Plans
to stop recruiting doctors from overseas will do little to reduce the
oversupply of professionals in cities but will worsen rural doctor shortages,
according to Mr Mark Burdack, Executive Director of the Murray Darling Medical
School initiative.
"Reduced recruitment of international doctors will mean higher rates of unnecessary deaths in rural and regional Australia. Many rural towns are reliant on overseas doctors to meet the basic health needs of their communities. This is because city-educated Australian medical graduates continue to shun rural practice.
"The problem, as city medical schools have conceded, is that city-educated Australian medical graduates just don't want to work in the bush."
Mr Burdack said, "In the most recent survey of medical graduate attitudes to rural practice, 85 per cent of final year students indicated a preference for urban practice. And you simply cannot meet the needs of 30 per cent of the population with 15 per cent of the doctors."
"The immediate establishment of the proposed Murray Darling Medical School would play a vital role in replacing overseas sourced doctors with Australian medical graduates committed to practising in the bush."
Rural-based medical schools have been proven to increase rural doctor numbers by preferentially selecting rural students who want to work in their own communities, and providing them with education and training in rural and regional areas.
In 2012 the plan to open a rural medical school in western NSW was endorsed by a Senate inquiry into rural doctor shortages, and then in the 2013 election the Nationals made a public commitment to rural Australians to deliver the Murray Darling Medical School while in government.
The National Party has also recently reiterated its commitment to the Murray Darling Medical School following the 2016 election.
Mr Burdack said, "In northern Queensland, James Cook University has proven that rural medical schools can help to fix rural doctor shortages.

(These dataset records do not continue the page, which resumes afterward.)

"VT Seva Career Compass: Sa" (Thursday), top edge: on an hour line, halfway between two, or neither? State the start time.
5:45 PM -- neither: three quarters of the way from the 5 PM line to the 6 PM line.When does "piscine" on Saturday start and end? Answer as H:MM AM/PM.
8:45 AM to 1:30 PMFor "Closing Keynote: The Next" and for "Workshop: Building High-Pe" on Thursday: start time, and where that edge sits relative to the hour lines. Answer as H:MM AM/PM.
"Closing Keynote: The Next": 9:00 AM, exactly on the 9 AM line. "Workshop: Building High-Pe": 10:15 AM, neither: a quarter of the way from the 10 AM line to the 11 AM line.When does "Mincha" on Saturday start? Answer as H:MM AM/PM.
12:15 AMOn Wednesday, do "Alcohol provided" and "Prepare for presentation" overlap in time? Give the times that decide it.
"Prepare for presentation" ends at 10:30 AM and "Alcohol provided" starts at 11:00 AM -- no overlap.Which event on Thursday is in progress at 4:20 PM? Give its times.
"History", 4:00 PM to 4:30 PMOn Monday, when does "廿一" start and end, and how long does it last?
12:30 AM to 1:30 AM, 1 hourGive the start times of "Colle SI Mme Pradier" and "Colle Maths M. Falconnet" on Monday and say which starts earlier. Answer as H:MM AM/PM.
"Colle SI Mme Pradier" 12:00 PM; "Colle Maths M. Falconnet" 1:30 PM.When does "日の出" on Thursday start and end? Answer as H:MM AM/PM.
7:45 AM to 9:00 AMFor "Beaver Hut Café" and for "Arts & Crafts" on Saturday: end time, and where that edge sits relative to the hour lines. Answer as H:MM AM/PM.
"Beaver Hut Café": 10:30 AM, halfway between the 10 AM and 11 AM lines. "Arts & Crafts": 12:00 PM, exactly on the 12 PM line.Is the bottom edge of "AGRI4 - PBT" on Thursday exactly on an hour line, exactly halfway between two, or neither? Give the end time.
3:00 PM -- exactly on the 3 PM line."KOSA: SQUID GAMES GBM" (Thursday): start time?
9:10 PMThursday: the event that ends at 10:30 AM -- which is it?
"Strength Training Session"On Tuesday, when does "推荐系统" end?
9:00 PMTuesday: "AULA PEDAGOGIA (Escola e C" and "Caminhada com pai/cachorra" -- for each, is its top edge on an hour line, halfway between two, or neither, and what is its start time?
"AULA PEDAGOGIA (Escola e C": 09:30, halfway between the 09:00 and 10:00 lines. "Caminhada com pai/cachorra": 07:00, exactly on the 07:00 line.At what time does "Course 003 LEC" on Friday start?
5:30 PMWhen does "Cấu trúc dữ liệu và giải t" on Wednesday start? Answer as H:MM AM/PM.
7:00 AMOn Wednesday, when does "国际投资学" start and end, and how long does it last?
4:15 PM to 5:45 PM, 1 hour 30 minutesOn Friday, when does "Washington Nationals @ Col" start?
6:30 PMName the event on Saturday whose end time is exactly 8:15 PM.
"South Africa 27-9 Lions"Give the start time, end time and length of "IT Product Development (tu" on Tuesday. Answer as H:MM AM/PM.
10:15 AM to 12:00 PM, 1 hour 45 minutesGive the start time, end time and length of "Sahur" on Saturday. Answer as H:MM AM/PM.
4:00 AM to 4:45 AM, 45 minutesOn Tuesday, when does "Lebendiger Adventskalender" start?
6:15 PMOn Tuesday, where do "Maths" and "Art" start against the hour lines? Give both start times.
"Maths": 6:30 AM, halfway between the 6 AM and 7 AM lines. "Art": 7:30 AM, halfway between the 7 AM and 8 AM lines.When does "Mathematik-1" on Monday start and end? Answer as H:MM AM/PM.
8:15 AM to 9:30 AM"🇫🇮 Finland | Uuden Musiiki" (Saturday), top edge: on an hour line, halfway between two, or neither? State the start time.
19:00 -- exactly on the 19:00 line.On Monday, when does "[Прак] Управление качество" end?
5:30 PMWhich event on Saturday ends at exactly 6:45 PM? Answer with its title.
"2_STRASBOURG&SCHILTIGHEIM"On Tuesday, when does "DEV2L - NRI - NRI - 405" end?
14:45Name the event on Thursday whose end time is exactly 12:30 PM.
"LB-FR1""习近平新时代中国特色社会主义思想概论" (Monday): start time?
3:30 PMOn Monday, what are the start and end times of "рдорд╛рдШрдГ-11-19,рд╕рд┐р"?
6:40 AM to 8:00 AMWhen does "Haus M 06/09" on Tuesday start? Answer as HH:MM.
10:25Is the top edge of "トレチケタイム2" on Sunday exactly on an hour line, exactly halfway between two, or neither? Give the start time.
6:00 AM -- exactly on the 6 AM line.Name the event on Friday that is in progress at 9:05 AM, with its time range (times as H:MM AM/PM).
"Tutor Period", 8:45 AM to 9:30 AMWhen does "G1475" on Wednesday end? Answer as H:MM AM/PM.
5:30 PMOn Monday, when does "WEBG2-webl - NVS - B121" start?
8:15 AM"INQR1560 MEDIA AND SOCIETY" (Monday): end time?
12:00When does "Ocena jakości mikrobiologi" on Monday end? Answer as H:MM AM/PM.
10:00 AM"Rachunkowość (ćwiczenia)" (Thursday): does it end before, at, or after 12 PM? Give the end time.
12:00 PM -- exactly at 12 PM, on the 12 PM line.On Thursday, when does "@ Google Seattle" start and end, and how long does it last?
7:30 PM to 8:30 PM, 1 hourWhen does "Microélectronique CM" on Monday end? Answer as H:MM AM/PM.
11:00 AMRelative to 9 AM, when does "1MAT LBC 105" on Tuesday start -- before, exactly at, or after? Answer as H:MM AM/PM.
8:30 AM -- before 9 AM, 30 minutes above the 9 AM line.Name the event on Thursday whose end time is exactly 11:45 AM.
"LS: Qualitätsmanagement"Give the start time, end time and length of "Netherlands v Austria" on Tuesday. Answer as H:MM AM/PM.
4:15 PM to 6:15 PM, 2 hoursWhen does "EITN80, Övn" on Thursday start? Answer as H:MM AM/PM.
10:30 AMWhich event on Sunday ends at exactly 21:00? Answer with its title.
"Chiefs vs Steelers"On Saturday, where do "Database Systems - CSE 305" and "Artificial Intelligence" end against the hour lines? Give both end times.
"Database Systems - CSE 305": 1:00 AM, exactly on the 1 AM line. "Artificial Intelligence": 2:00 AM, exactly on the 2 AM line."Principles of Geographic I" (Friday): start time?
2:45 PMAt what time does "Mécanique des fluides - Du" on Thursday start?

"Charles Sturt University and La Trobe University submitted a plan three years ago to establish the Murray Darling Medical School to address shortages in the most seriously under-serviced areas of western New South Wales and northern Victoria.
"There are hundreds of young rural Australians anxiously waiting on the government to announce when they will be able to enrol in a local medical program following the commitment to deliver the Murray Darling Medical School that was made in 2013," Mr Burdack said.
"Now the plans to stop overseas recruitment of doctors makes a decision on the Murray Darling Medical School even more urgent for rural Australia."